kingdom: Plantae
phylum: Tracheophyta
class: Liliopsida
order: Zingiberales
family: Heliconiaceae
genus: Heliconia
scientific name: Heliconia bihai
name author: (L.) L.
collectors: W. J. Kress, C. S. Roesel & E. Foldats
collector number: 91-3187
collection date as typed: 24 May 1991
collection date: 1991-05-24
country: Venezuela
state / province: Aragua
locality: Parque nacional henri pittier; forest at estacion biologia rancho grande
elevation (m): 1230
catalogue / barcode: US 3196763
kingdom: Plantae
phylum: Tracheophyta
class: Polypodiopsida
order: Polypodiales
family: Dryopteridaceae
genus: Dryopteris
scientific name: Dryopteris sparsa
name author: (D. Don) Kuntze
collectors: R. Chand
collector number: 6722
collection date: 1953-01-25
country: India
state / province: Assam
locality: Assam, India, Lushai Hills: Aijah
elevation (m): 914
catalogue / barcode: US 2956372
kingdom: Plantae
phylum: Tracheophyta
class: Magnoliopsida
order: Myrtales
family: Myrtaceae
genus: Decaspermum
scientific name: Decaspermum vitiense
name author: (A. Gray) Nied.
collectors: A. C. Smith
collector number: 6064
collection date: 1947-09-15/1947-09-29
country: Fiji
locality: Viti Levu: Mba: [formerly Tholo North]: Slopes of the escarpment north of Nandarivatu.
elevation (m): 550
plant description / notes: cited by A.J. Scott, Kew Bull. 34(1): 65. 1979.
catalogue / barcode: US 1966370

---*---

### EXERCISE DESCRIPTION
Write out every line of the three records above, keeping each character and line break unchanged.

### RESPONSE FOR THIS EXERCISE
kingdom: Plantae
phylum: Tracheophyta
class: Liliopsida
order: Zingiberales
family: Heliconiaceae
genus: Heliconia
scientific name: Heliconia bihai
name author: (L.) L.
collectors: W. J. Kress, C. S. Roesel & E. Foldats
collector number: 91-3187
collection date as typed: 24 May 1991
collection date: 1991-05-24
country: Venezuela
state / province: Aragua
locality: Parque nacional henri pittier; forest at estacion biologia rancho grande
elevation (m): 1230
catalogue / barcode: US 3196763
kingdom: Plantae
phylum: Tracheophyta
class: Polypodiopsida
order: Polypodiales
family: Dryopteridaceae
genus: Dryopteris
scientific name: Dryopteris sparsa
name author: (D. Don) Kuntze
collectors: R. Chand
collector number: 6722
collection date: 1953-01-25
country: India
state / province: Assam
locality: Assam, India, Lushai Hills: Aijah
elevation (m): 914
catalogue / barcode: US 2956372
kingdom: Plantae
phylum: Tracheophyta
class: Magnoliopsida
order: Myrtales
family: Myrtaceae
genus: Decaspermum
scientific name: Decaspermum vitiense
name author: (A. Gray) Nied.
collectors: A. C. Smith
collector number: 6064
collection date: 1947-09-15/1947-09-29
country: Fiji
locality: Viti Levu: Mba: [formerly Tholo North]: Slopes of the escarpment north of Nandarivatu.
elevation (m): 550
plant description / notes: cited by A.J. Scott, Kew Bull. 34(1): 65. 1979.
catalogue / barcode: US 1966370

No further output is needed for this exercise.